Зато у меня есть передышка. Якуб считает, что я сама к нему приду. С чего бы? Никакой грязный труд не заставит меня забраться к нему в постель.
А потом я придумаю, как отсюда выбраться с минимальными потерями.
Глава 9
Меня разбудили спустя минуту после того, как я уснула. По крайней мере, ощущалось именно так.
С трудом разлепила глаза. Тело ломило. Болело. А кошмар продолжался.
– Поднимайся, козочка, не время отдыхать, – до раздражения бодро по комнате порхала женщина.
Отдыхать. Меня похитили и заставляют прислуживать. Поэтому её слова звучат как издёвка. Только понимание того, что они произнесены без задней мысли, останавливает от колкости в ответ.
Я опустила ноги на холодный пол и осмотрела комнату. Девчачью.
– Это спальня моих дочерей, – поясняет Хаят, поймав мой взгляд, – старшая уехала учиться. Ты спала на её постели. А младшую ты вчера, наверное, и не заметила, она помогает уже по дому. Каникулы.
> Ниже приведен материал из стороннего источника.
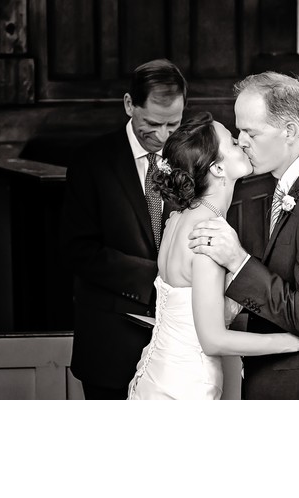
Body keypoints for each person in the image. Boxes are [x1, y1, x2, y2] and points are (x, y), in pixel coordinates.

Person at [126, 113, 299, 400]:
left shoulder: (177, 220)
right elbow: (213, 340)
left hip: (159, 374)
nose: (242, 143)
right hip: (185, 387)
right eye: (232, 141)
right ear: (217, 168)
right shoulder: (208, 235)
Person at [188, 72, 299, 400]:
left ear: (290, 130)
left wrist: (240, 262)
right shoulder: (293, 189)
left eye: (250, 132)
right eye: (239, 130)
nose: (241, 141)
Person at [62, 59, 187, 400]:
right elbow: (79, 251)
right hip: (111, 346)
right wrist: (160, 277)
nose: (162, 136)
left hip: (176, 350)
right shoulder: (91, 161)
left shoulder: (187, 160)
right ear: (130, 104)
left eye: (172, 125)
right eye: (152, 123)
Вручив мне одежду своей старшей дочери, Хаят вышла из комнаты, сообщив, что ждёт меня к завтраку.
Длинная юбка из грубой ткани, похожей на ситец, завязывалась на талии. Объёмная, неудобная и некрасивая. И такая же просторная рубашка, которую я заправила под юбку. Мешок картошки смотрелся бы на мне не хуже.
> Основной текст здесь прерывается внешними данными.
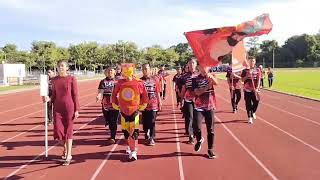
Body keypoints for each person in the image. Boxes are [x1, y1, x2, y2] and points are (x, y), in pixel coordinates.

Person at [45, 60, 80, 166]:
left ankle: (69, 155)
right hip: (58, 108)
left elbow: (75, 95)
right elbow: (54, 95)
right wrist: (48, 99)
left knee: (69, 131)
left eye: (62, 66)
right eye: (59, 66)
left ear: (67, 68)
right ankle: (65, 147)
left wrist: (77, 109)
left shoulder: (71, 79)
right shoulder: (54, 80)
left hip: (69, 107)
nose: (60, 67)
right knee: (59, 133)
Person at [112, 63, 148, 161]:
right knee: (126, 132)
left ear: (133, 70)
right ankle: (130, 146)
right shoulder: (120, 82)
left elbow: (144, 94)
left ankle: (133, 151)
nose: (127, 72)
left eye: (129, 70)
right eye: (125, 70)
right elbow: (114, 93)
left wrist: (144, 103)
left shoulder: (139, 82)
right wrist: (114, 103)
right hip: (123, 111)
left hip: (134, 110)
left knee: (134, 132)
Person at [192, 65, 218, 159]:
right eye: (202, 67)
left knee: (210, 130)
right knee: (197, 127)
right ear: (199, 68)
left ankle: (210, 150)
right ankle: (199, 139)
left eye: (206, 67)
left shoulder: (211, 75)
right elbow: (197, 93)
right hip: (199, 106)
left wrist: (211, 78)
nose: (204, 69)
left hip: (210, 106)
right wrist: (208, 86)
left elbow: (216, 83)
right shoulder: (195, 79)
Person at [96, 66, 119, 144]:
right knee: (108, 120)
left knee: (113, 121)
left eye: (111, 70)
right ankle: (109, 126)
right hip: (105, 104)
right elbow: (100, 91)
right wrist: (98, 96)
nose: (110, 72)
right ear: (106, 72)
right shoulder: (103, 81)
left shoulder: (118, 81)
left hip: (115, 104)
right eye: (108, 71)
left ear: (114, 72)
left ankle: (113, 137)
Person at [140, 63, 162, 146]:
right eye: (144, 69)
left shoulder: (154, 80)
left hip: (153, 104)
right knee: (145, 121)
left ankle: (152, 138)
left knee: (152, 121)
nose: (145, 70)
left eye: (147, 68)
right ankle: (147, 134)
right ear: (142, 70)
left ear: (150, 69)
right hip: (144, 105)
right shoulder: (140, 81)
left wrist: (160, 102)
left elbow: (157, 92)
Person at [180, 58, 198, 144]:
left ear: (196, 64)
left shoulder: (199, 74)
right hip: (188, 99)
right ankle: (191, 136)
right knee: (190, 117)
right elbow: (183, 89)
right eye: (190, 63)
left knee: (196, 118)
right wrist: (181, 100)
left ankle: (193, 132)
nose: (191, 65)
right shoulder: (184, 76)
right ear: (188, 65)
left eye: (193, 63)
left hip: (198, 100)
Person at [241, 57, 261, 124]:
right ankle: (249, 117)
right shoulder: (245, 70)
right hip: (247, 90)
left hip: (255, 89)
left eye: (253, 61)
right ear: (248, 62)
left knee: (257, 101)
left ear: (255, 62)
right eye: (250, 61)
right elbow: (242, 80)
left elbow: (259, 80)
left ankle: (253, 112)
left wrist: (257, 88)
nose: (252, 62)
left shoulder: (258, 70)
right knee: (248, 104)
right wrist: (247, 75)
Единственное, что меня обрадовало, – трусики. Упакованные, никем не ношенные трусики. Хлопковые. В горошек. Такие одним рывком не сорвать. Надёжные, как пояс верности.
Накормив меня, Хаят наказала следовать за ней. А я, остановившись на крыльце её дома, осмотрелась. Так странно, мне казалось, что он находится совсем близко к хозяйскому особняку. Но нет. Сюда идти минут десять. Вокруг сновали люди, рабочие. Видимо, помощники по хозяйству. Хотя кто знает, чем промышляет Якуб, может, у него тут маковые плантации.